Pharmacists syndicate to continue talks with ministry in meantime
Portugal’s SNS health service pharmacists have delivered ‘pre-strike notices’ for three days in June (22, 27 and 29), adding that they will continue talks with the ministry, “provided they are productive” in the meantime.
The notice explains that the first strike will cover all Portuguese territory (the mainland and autonomous regions of Madeira and Azores); the second (June 27) it will take place in the districts of Beja, Evora, Faro, Lisbon, Portalegre, Santarém, Setúbal and the autonomous regions of the Azores and Madeira and the last is proposed for the districts of Braga, Bragança, Porto, Viana do Castelo, Vila Real, Aveiro, Castelo Branco, Coimbra, Guarda, Leiria and Viseu.

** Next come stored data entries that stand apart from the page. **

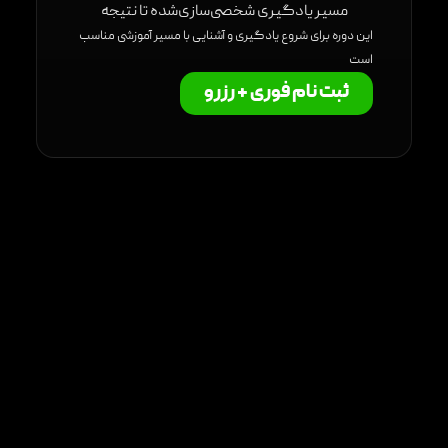
مسیر یادگیری شخصی‌سازی‌شده تا نتیجه
این دوره برای شروع یادگیری و آشنایی با مسیر آموزشی مناسب
است
ثبت نام فوری + رزرو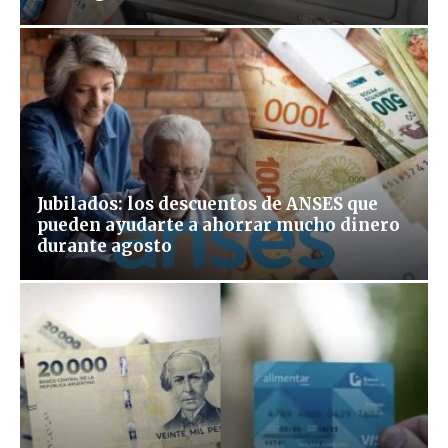
Jubilados: los descuentos de ANSES que
pueden ayudarte a ahorrar mucho dinero
durante agosto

The National Union of Pharmacists stresses that talks with the health minister have been, up till now, “an absolute disappointment”, describing health minister Manuel Pizarro as “lacking political will” to resolve the situation. The “situation” involving, like all public sector disputes, wages and conditions.

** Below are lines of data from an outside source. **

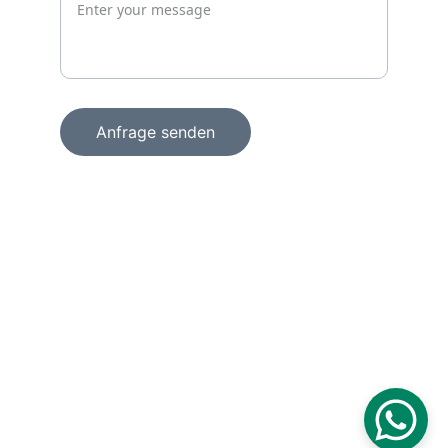
Anfrage senden
+49 15156856098
info@wachprosecurity.de
Technologiezentrum am Europaplatz
Dennewartstraße 25 – 27
52068 Aachen
Deutschland
Copyright ©2026 
WachPro Security GmbH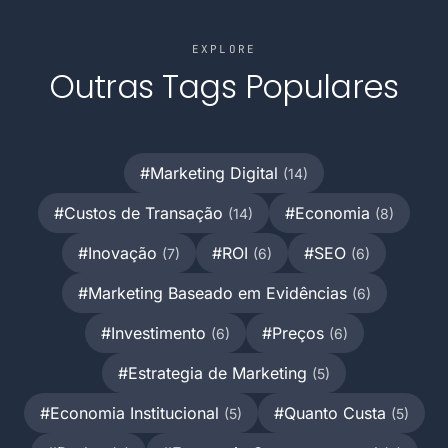
EXPLORE
Outras Tags Populares
#Marketing Digital
(14)
#Custos de Transação
#Economia
(14)
(8)
#Inovação
#ROI
#SEO
(7)
(6)
(6)
#Marketing Baseado em Evidências
(6)
#Investimento
#Preços
(6)
(6)
#Estrategia de Marketing
(5)
#Economia Institucional
#Quanto Custa
(5)
(5)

Explains union president Henrique Reguengo: “People only talk about nurses leaving (the State health service), doctors leaving, but we have a thousand pharmacists in the health service who are also leaving”.

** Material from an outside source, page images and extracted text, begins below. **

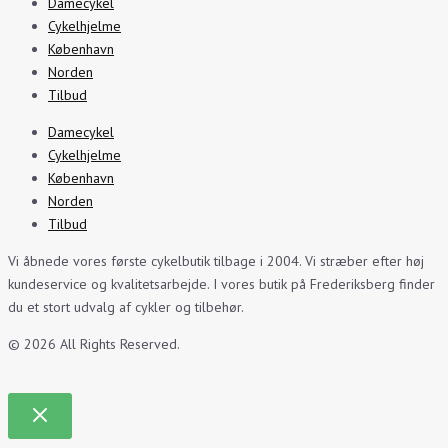
Damecykel
Cykelhjelme
København
Norden
Tilbud
Damecykel
Cykelhjelme
København
Norden
Tilbud
Vi åbnede vores første cykelbutik tilbage i 2004. Vi stræber efter høj
kundeservice og kvalitetsarbejde. I vores butik på Frederiksberg finder
du et stort udvalg af cykler og tilbehør.
© 2026 All Rights Reserved.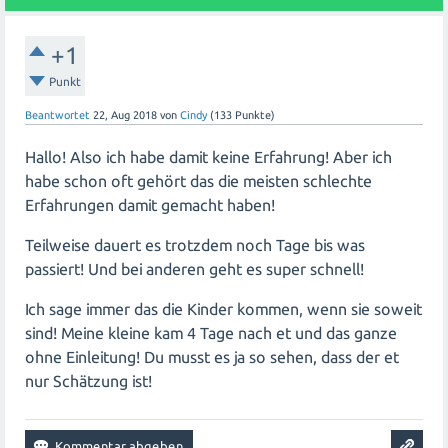
Einige mögliche Nachteile einer Einleitung sind jedoch
+1
eine erhöhte Wahrscheinlichkeit von
Wehenverstärkungen, die zu stärkeren Schmerzen
Punkt
führen können. Es besteht auch ein geringes Risiko für
Beantwortet
22, Aug 2018
von
Cindy
(
133
Punkte)
Infektionen oder andere Komplikationen. Darüber hinaus
kann eine Einleitung manchmal länger dauern als
Hallo! Also ich habe damit keine Erfahrung! Aber ich
erwartet, was zu Frustration oder Erschöpfung führen
habe schon oft gehört das die meisten schlechte
kann.
Erfahrungen damit gemacht haben!
Teilweise dauert es trotzdem noch Tage bis was
Es ist wichtig zu beachten, dass jede Schwangerschaft
passiert! Und bei anderen geht es super schnell!
individuell ist und dass die Entscheidung zur Einleitung
sorgfältig unter Berücksichtigung des
Ich sage immer das die Kinder kommen, wenn sie soweit
Gesundheitszustands der Mutter und des Babys
sind! Meine kleine kam 4 Tage nach et und das ganze
getroffen werden sollte. Es ist ratsam, sich mit dem
ohne Einleitung! Du musst es ja so sehen, dass der et
behandelnden Arzt über mögliche Risiken und Vorteile
nur Schätzung ist!
auszutauschen.
Letztendlich hängt die Wahl der Einleitungsmethode von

“Everything that is really important and that needs to be negotiated is completely blocked”, he tells Lusa. “We still have absolutely insufficient staff, and we still have a pay table that dates from 1999”.
“There is obviously a complete willingness to talk and to resolve things and find solutions, but we need the other side to be willing (…) to negotiate”.
Some of the union’s demands include the upgrading of the profession, with the consequent review and updating of salary scales in relation to pharmacists’ academic and professional qualifications; the full counting of length of service in the health service for the purposes of promotion and career progression, and the contractual hiring of pharmacists already practising in public services, but with precarious contracts.
Portugal’s health service pharmacists have staged strikes previously (in October and November last year), for which there was over 90% adherence.